On the other hand, the anagen stage is typically characterized by the proliferation and growth of SHF cells in cashmere goats [19]. In the present study, we showed that CAT, STAM2, and CAAP1 (being the host genes of m6A-CAT, -STAM2, and -CAAP1, respectively) exhibited significantly higher expression in anagen SHFs than those of telogen (Figure 7D–F). It is reported that the CAT gene encodes a catalase protein that is identified as a growth-promoting factor with a wide target cell spectrum including melanoma cells, myeloid leukemia cells, mastocytoma cells, as well as normal and transformed fibroblast cells [58]. STAM2 is a phosphotyrosine protein that plays important roles in receptor signaling and trafficking of mammalian cells [59]. Although its role in hair follicle cells remains undiscovered, this protein is essentially involved in the proliferation and cell cycle of gastric cancer cells through regulating the JAK2/STAT3 signaling pathway [59]. Additionally, CAAP1 was identified as a negative regulator of intrinsic cell apoptosis through regulating the expression and activity of the caspase protein [60], and CAAP1 was found to promote the proliferation, migration and invasion of SMMC-7721 cells by an apoptotic inhibition of the cells [61]. Taken together with our results, it seems reasonable that CAT, STAM2, and CAAP1 along with their corresponding m6A-circRNAs (m6A-circRNA-CAT, -STAM2, and -CAAP1) may establish a m6A dependent regulatory pathway in the proliferation and growth of cashmere goat SHF cells during the anagen stage.

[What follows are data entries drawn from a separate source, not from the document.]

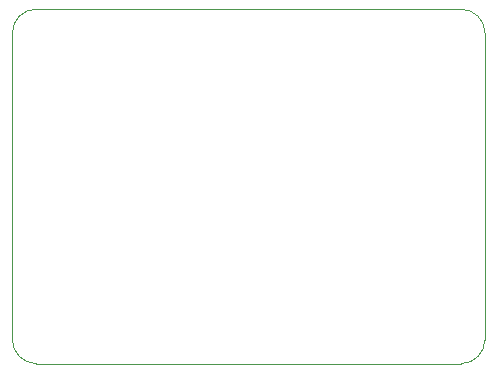
<source format=gbr>
%TF.GenerationSoftware,KiCad,Pcbnew,8.0.8*%
%TF.CreationDate,2025-03-02T22:10:18+01:00*%
%TF.ProjectId,RFM69HW Breakout,52464d36-3948-4572-9042-7265616b6f75,rev?*%
%TF.SameCoordinates,Original*%
%TF.FileFunction,Profile,NP*%
%FSLAX46Y46*%
G04 Gerber Fmt 4.6, Leading zero omitted, Abs format (unit mm)*
G04 Created by KiCad (PCBNEW 8.0.8) date 2025-03-02 22:10:18*
%MOMM*%
%LPD*%
G01*
G04 APERTURE LIST*
%TA.AperFunction,Profile*%
%ADD10C,0.100000*%
%TD*%
G04 APERTURE END LIST*
D10*
X140000000Y-112000000D02*
G75*
G02*
X138000000Y-110000000I0J2000000D01*
G01*
X138000000Y-84000000D02*
G75*
G02*
X140000000Y-82000000I2000000J0D01*
G01*
X138000000Y-110000000D02*
X138000000Y-92800000D01*
X176000000Y-82000000D02*
G75*
G02*
X178000000Y-84000000I0J-2000000D01*
G01*
X138000000Y-84000000D02*
X138000000Y-84200000D01*
X140000000Y-82000000D02*
X176000000Y-82000000D01*
X176000000Y-112000000D02*
X140000000Y-112000000D01*
X178000000Y-84000000D02*
X178000000Y-110000000D01*
X178000000Y-110000000D02*
G75*
G02*
X176000000Y-112000000I-2000000J0D01*
G01*
%TO.C,AE1*%
X138000000Y-84200000D02*
X138000000Y-92800000D01*
%TD*%
M02*

</source>
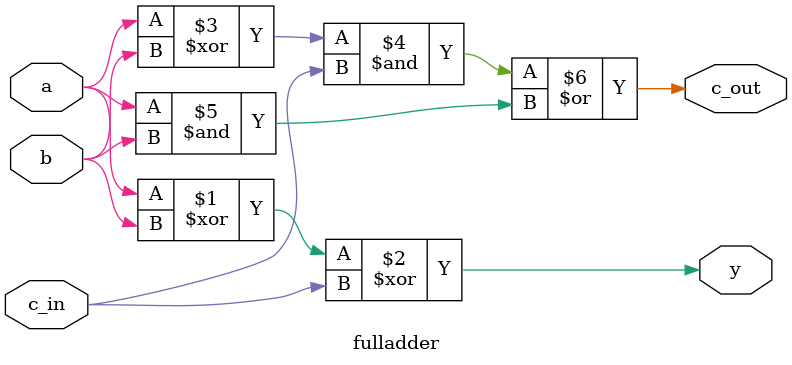
<source format=v>
module fulladder(input a, b, c_in, output y, c_out);
    assign y = a^b^c_in;
    assign c_out = (a^b)&c_in | a&b;
endmodule
</source>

Additionally, it should be noted that m6A-circRNA-STAM2 exhibited the highest significant expression at catagen (Figure 7E), and this was also the case in the expression pattern of CAAP1 among the other analyzed stages: anagen, catagen, and telogen (Figure 7F). It is well known that the catagen stage is a SHF transition stage from anagen to telogen, lasting approximately 30 days in cashmere goats, which is typically characterized by a dramatic shrinkage of the SHF lower portion along with the end of cashmere fiber growth [62]. Thus, an intriguing possibility raised is that the m6A-circRNA-STAM2 and CAAP1 might also be implicated in the SHF transition process from catagen to telogen in cashmere goats.

In conclusion, a total of fifteen m6A-circRNAs were identified and characterized from skin tissue of cashmere goats. Of them, six m6A-circRNAs (m6A-circRNA-ZNF638, -DNAJB6, -TULP4, -CAT, -CAAP1, and -STAM2) were verified to have significantly higher expression in skin tissues and SHFs at anagen compared with those at telogen. Integrated regulatory networks suggest they have potential functional roles in SHFs at anagen in cashmere goats.